With City Council saving the most important and controversial business until the last month before summer recess, perhaps it's not surprising that the paid sick leave bill returned to the agenda Thursday.

The bill, requiring many employers to offer paid sick days, had been on the "suspension calendar" while its sponsors worked on amendments to mollify a business community standing in opposition.

Those amendments have been drafted and added to the bill, but the business community still opposes the measure.

"Basically, they're saying we shouldn't tell them what to do," said Councilman William K. Greenlee, one of the sponsors. "To take that to the furthest extent, we wouldn't have a 40-hour workweek, we wouldn't have minimum wage, child-labor laws."

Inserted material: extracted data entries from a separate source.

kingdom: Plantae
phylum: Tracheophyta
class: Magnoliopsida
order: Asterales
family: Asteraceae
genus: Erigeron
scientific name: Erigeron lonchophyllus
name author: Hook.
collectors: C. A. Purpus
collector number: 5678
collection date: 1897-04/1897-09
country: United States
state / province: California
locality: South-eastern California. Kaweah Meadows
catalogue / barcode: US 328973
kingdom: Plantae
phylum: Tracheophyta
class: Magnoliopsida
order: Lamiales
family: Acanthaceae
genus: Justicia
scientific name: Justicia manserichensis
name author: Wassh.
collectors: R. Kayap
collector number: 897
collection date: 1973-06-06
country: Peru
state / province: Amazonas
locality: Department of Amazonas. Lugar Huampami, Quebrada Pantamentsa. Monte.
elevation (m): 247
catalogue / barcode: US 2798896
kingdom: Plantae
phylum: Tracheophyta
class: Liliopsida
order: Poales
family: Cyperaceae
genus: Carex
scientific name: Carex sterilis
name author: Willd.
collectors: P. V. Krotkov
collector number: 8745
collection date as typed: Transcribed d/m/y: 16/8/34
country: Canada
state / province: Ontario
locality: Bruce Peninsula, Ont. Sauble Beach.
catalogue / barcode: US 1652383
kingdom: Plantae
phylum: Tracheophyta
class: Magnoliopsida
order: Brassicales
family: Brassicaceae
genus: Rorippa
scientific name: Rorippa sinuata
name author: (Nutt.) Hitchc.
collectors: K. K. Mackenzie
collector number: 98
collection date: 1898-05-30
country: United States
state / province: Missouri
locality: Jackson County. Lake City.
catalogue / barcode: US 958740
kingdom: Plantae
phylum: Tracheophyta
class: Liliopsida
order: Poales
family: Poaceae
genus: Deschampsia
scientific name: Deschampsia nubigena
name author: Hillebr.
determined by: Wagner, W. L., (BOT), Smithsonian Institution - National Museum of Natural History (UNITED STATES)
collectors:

The amendments, which Council could vote on next week, would require businesses with 11 or more employees to let their workers earn seven sick days. Businesses with 10 or fewer employees would have to let workers accumulate four sick days.

The number of days was lowered from the original draft of the bill.

Other amendments would exclude interns, per-diem employees, and workers covered by labor contracts.

During public hearings, many business owners testified that sick days would amount to extra vacation days because no employee would leave them unused. Some employers threatened to leave the city if the bill passed.

"I respect businesses. We don't want businesses to leave the city," Greenlee said. "But I think they have to be reasonable and not just . . . doing Chicken Little all the time."

Mayor Nutter has said he opposes the bill, but he has not threatened to veto it.

"We praised the concept, the principle," Nutter spokesman Mark McDonald said. "But the legislation would be onerous for business, and particularly for small business."

Rob Wonderling, president and chief executive officer of the Greater Philadelphia Chamber of Commerce, said the amendments don't address the "overwhelming concerns" of small businesses.

"Although the goal of the proposed legislation is well-intentioned, this is clearly not the time to add another regulatory burden," he said.

A coalition of bill supporters, including ACTION United and a number of labor unions, have been staging events at City Hall for weeks. On Thursday, dozens of backers surrounded the building with a string of Day-Glo postcards from fellow supporters.

The coalition also released a poll this week that found that 71 percent of voters in the primary who responded were in favor of paid sick leave.

The bill, co-sponsored by Majority Whip Darrell L. Clarke, could come up for a final vote in two weeks.